╭──

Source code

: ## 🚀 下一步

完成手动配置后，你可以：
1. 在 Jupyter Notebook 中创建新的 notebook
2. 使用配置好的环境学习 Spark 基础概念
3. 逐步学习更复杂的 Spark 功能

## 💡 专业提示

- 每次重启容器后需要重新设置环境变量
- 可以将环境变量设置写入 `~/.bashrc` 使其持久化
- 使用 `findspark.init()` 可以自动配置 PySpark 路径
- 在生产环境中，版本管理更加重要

╰──

| Instructions for the task |
Transcribe the data word for word, from the line containing "- 每次重启容器后需要重新设置环境变量" through the end of the data.

| Task output |
- 每次重启容器后需要重新设置环境变量
- 可以将环境变量设置写入 `~/.bashrc` 使其持久化
- 使用 `findspark.init()` 可以自动配置 PySpark 路径
- 在生产环境中，版本管理更加重要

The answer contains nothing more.